Most researchers adopt a single method or modality to diagnose diseases and provide interpretability [111]. However, adopting multiple modalities, such as patients’ records and medical images, in the decision-making process is one of the future trends. Thus, we can consider attributing the model decision-making process to each modality, thereby simulating the physician’s diagnostic process. For example, to detect whether a patient has pulmonary nodules, medical images need to be considered along with whether the patient has a genetic history, smokes, etc. Such simultaneous consideration of the patient’s medical images and physical parameters to make the final decision can not only potentially enhance the generalization and accuracy of the model, but also interpret these phenomena more holistically.

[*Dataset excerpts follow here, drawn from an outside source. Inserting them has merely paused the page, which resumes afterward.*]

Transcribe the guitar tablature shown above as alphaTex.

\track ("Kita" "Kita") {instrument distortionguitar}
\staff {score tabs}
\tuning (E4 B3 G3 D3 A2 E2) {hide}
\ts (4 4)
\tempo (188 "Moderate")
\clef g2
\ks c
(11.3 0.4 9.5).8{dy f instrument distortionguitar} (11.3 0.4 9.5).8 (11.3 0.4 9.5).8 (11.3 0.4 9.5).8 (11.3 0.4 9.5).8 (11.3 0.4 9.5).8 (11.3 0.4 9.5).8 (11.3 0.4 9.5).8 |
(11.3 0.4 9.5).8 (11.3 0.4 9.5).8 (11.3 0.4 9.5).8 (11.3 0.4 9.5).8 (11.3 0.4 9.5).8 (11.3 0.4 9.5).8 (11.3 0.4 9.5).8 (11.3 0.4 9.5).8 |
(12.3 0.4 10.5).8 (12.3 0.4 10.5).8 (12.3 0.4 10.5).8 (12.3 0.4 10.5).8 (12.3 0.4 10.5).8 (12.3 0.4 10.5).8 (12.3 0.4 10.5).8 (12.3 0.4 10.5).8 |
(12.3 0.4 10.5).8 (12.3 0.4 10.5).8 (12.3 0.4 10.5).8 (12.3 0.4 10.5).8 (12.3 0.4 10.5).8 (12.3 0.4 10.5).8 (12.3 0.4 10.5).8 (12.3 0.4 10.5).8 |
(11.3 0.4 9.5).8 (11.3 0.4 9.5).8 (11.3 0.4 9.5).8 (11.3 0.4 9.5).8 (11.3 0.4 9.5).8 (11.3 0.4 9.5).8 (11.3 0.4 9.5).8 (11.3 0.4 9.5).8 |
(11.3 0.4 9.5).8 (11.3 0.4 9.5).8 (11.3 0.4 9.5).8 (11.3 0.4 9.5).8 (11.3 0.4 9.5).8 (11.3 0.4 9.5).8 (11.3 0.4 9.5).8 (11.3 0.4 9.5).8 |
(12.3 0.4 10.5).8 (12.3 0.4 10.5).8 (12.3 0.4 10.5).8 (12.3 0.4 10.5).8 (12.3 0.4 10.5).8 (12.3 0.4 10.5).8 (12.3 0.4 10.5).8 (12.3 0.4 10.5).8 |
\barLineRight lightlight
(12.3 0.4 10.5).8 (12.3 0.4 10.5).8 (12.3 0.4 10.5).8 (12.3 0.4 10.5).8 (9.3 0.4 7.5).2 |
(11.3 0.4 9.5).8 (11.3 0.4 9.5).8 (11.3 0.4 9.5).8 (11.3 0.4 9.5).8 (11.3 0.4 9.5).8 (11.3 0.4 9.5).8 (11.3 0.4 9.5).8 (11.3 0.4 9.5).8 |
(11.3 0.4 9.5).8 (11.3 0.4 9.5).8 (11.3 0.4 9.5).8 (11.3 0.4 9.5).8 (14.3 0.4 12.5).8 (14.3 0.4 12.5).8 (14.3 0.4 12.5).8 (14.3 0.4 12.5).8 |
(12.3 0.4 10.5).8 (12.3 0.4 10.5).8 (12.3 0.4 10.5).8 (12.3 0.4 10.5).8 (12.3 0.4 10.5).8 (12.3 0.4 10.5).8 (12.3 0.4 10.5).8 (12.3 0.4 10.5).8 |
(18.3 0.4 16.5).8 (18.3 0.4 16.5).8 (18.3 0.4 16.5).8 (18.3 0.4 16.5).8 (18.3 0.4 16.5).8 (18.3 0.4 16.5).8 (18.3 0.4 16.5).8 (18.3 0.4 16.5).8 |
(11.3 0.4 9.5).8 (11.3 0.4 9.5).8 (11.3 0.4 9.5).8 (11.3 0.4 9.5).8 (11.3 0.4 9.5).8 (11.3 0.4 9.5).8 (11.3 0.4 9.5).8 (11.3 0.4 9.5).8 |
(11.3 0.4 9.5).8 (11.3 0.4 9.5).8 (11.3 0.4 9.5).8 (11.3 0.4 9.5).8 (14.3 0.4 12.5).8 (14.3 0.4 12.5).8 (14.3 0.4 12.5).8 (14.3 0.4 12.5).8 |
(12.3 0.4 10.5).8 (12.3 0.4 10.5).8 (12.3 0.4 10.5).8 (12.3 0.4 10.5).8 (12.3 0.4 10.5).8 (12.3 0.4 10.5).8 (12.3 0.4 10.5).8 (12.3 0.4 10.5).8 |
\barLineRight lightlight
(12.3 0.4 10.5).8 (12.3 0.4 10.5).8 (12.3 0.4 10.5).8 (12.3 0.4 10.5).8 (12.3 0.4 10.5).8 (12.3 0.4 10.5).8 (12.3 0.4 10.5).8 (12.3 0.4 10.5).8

5.4 Design specific methods for medical diagnosis

Currently, a large number of interpretability methods have emerged, but most of them are extended based on the existing methods. For example, the Grad-CAM method is an extension of the CAM method that enables us to visualize any target layer of the network without structural changes. The Score-CAM method solves the gradient problem of the Grad-CAM method. Most of them are designed as general frameworks and not specifically for sensitive fields like the medical domain. In order to make interpretable techniques more suitable for the medical field while providing a more holistic interpretation, it is necessary to involve experts in the medical field in the model design process, not only to provide some expertise but also to understand the decision-making process of the model. This greatly enhances the trust of physicians and patients in the model, which in turn promotes the application of computer-aided diagnostic systems in clinical medical practice.

6 Conclusion

Interpretability has received considerable attention, especially in the medical domain. It is an effective way to break the “black-box” structure, provide interpretability of deep learning models, and ultimately gain user trust. In this paper, we have comprehensively reviewed some interpretability methods that have been widely applied to the medical domain, sorted out various applications with interpretability by categorizing the disease locations, and analyzed the challenges that need to be faced as well as their potential research directions. We hope this paper will help readers better understand the current state of interpretability in the medical field, so as to promote its applications to clinical practice as early as possible.